(Data entries)
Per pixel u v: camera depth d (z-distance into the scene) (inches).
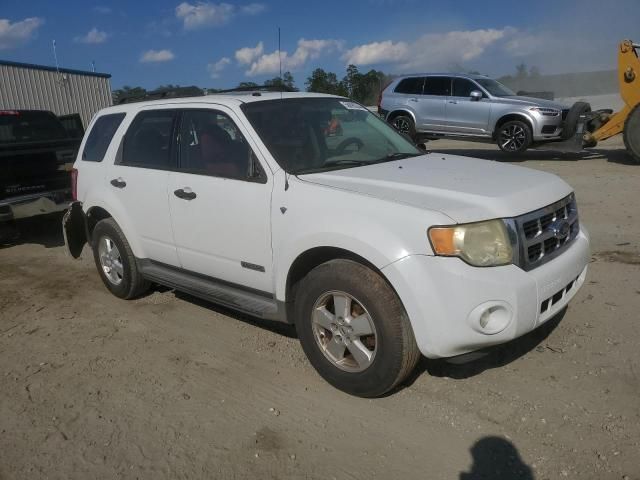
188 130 179.9
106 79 1021.2
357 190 138.0
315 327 144.9
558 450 117.3
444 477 112.8
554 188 144.1
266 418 135.9
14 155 290.0
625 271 211.0
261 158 155.9
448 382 145.4
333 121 180.2
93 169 217.3
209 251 172.7
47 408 146.3
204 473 118.3
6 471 122.3
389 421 131.7
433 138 577.0
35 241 326.0
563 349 156.4
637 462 112.0
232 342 177.9
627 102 472.1
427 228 121.5
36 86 910.4
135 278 211.3
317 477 115.3
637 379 139.9
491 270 121.3
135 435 132.5
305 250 141.1
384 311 128.2
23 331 197.6
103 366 167.5
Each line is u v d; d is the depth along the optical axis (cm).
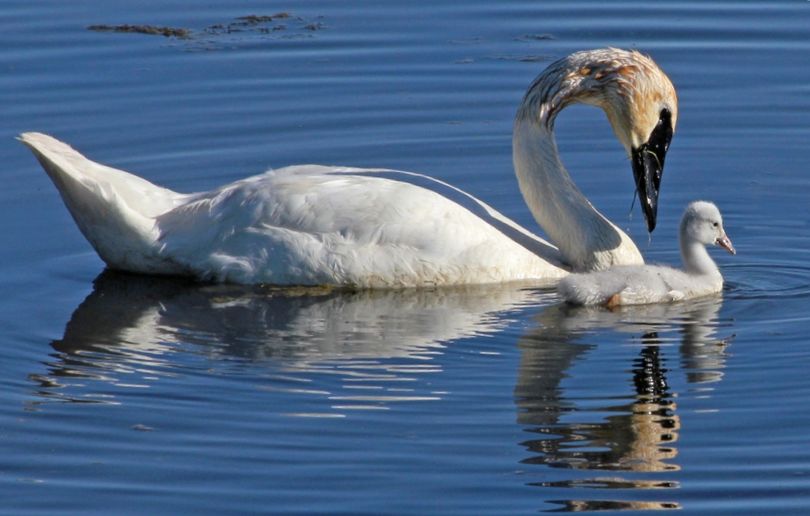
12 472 1148
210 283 1539
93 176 1523
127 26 2267
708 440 1177
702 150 1922
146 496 1111
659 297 1475
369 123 1984
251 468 1145
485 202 1778
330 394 1266
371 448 1170
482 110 2019
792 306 1466
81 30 2244
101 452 1177
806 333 1385
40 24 2261
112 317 1452
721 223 1513
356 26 2275
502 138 1945
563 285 1475
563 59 1585
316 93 2069
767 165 1878
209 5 2378
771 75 2092
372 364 1328
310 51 2183
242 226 1526
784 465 1135
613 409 1229
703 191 1814
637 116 1552
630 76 1549
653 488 1105
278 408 1241
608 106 1574
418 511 1083
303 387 1280
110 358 1352
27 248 1648
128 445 1184
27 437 1201
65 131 1936
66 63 2128
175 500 1105
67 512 1092
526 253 1548
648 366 1312
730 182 1836
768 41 2191
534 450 1164
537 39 2212
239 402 1255
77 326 1431
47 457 1170
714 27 2238
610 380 1285
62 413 1240
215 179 1819
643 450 1160
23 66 2112
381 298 1498
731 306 1470
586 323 1423
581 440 1178
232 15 2330
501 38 2222
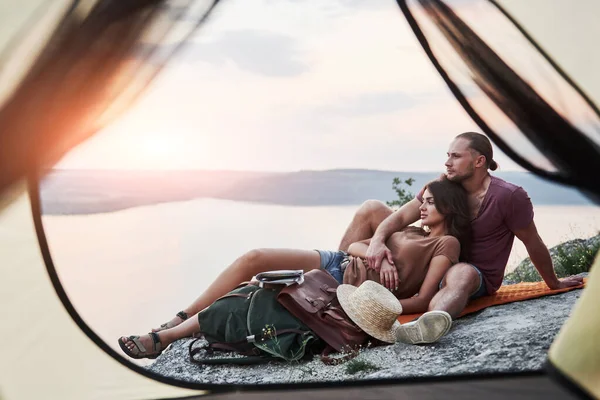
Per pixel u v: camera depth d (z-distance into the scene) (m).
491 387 2.79
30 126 2.87
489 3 3.57
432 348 3.20
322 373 3.05
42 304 2.98
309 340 3.25
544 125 3.69
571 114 3.61
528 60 3.60
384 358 3.14
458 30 3.65
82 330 2.99
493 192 3.76
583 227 4.90
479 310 3.63
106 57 2.91
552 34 3.54
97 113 2.97
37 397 2.93
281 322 3.28
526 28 3.56
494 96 3.75
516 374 2.87
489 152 3.79
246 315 3.33
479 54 3.67
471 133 3.82
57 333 2.98
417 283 3.67
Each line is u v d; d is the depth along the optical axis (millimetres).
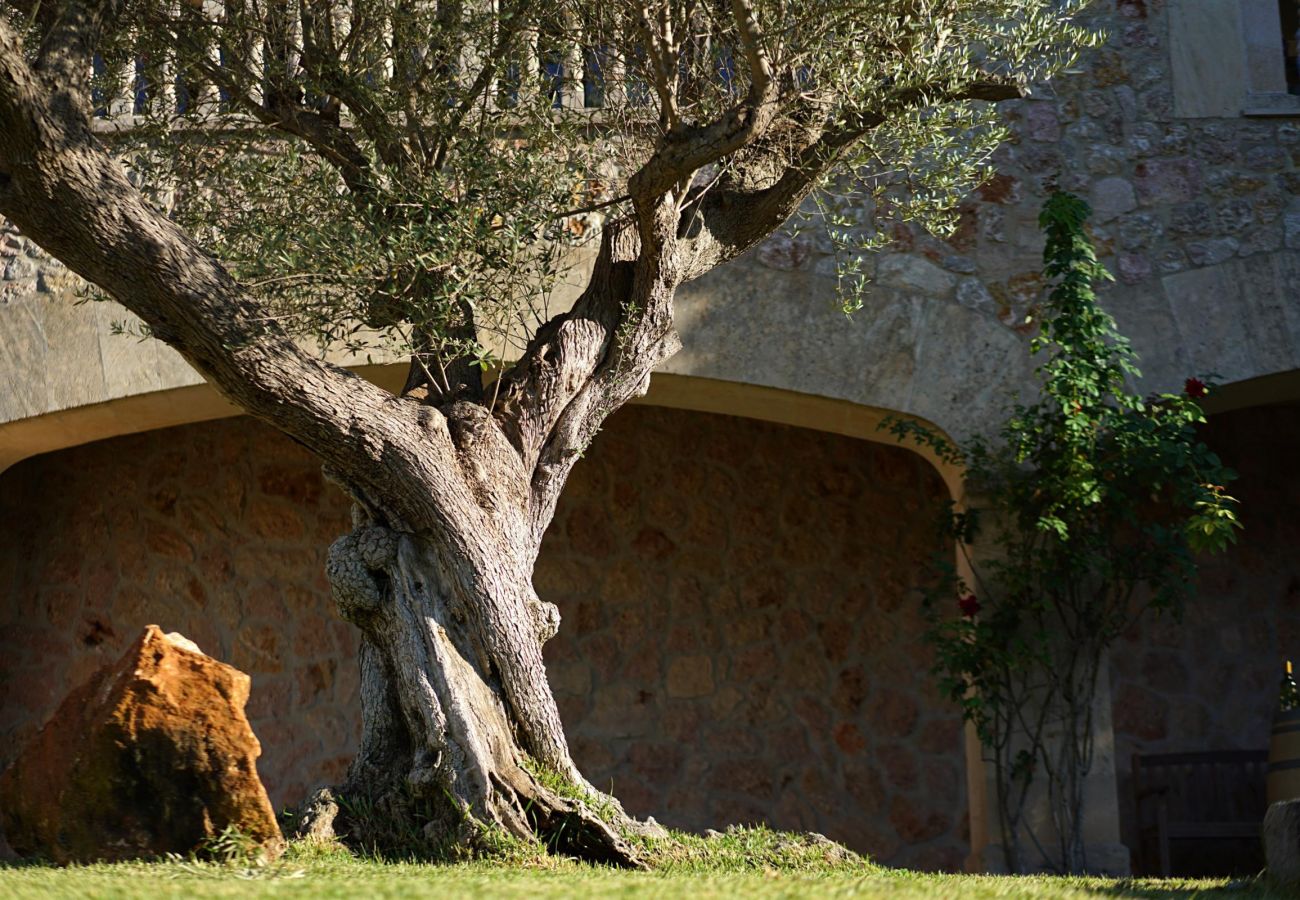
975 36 8016
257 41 8281
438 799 6656
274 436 12211
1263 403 10492
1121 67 9984
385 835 6691
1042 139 9922
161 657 5992
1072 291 9039
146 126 8461
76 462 12344
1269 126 9930
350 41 8203
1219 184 9867
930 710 11430
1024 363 9672
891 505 11750
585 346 7598
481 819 6504
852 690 11484
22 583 12195
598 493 11883
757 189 8148
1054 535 9133
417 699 6773
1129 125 9930
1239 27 10023
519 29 8070
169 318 6492
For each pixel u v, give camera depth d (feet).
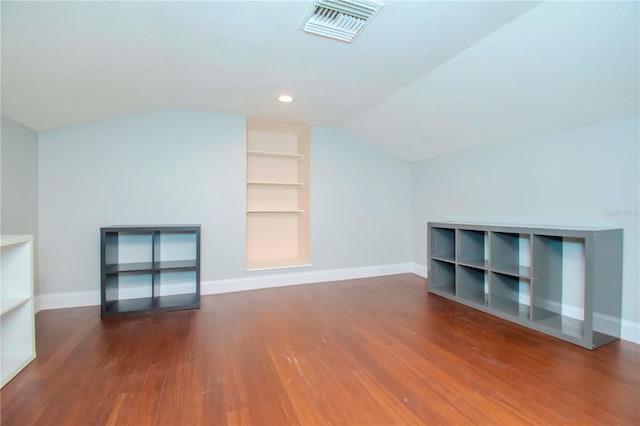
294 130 13.82
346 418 4.69
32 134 9.09
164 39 6.01
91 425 4.50
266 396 5.22
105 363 6.27
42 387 5.42
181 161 10.86
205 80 8.21
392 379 5.73
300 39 6.22
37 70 6.30
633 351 6.75
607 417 4.65
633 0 4.67
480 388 5.43
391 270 14.46
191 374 5.87
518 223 9.88
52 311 9.34
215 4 5.04
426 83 8.38
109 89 7.94
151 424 4.53
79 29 5.25
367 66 7.48
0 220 7.77
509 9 5.34
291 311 9.46
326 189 13.28
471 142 10.94
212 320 8.71
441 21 5.67
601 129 7.79
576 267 8.35
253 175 14.03
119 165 10.18
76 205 9.76
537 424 4.53
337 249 13.50
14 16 4.68
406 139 12.44
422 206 14.07
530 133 9.26
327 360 6.44
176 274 10.89
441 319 8.80
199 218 11.10
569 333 7.30
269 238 14.37
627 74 6.06
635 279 7.18
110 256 9.54
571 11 5.16
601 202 7.80
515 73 6.98
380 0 5.08
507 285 9.70
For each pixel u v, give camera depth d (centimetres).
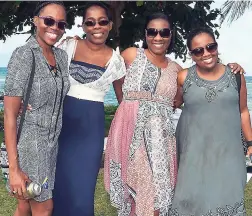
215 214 415
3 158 380
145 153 420
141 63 429
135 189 424
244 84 425
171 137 429
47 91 360
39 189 354
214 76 415
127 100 430
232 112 413
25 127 361
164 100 428
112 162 437
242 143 431
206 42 405
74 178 427
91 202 434
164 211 421
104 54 432
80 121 426
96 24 423
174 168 431
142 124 421
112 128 437
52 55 380
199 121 414
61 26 371
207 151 413
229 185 414
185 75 424
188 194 418
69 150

Try it
When pictures appear in the records above, leave them out and reproduce exactly each line from the first through the line containing "210 283 1539", both included.

Exercise response
Per pixel u v: camera depth d (z-distance into the scene) (inches).
188 130 179.9
106 79 1021.2
357 190 138.0
315 327 144.9
558 450 117.3
444 477 112.8
554 188 144.1
266 418 135.9
14 155 290.0
625 271 211.0
261 158 155.9
448 382 145.4
333 121 180.2
93 169 217.3
209 251 172.7
47 408 146.3
204 473 118.3
6 471 122.3
389 421 131.7
433 138 577.0
35 241 326.0
563 349 156.4
637 462 112.0
232 342 177.9
627 102 472.1
427 228 121.5
36 86 910.4
135 278 211.3
317 477 115.3
637 379 139.9
491 270 121.3
135 435 132.5
305 250 141.1
384 311 128.2
23 331 197.6
103 366 167.5
Each line is u v d; d is the depth along the optical axis (cm).
12 472 1148
210 283 1539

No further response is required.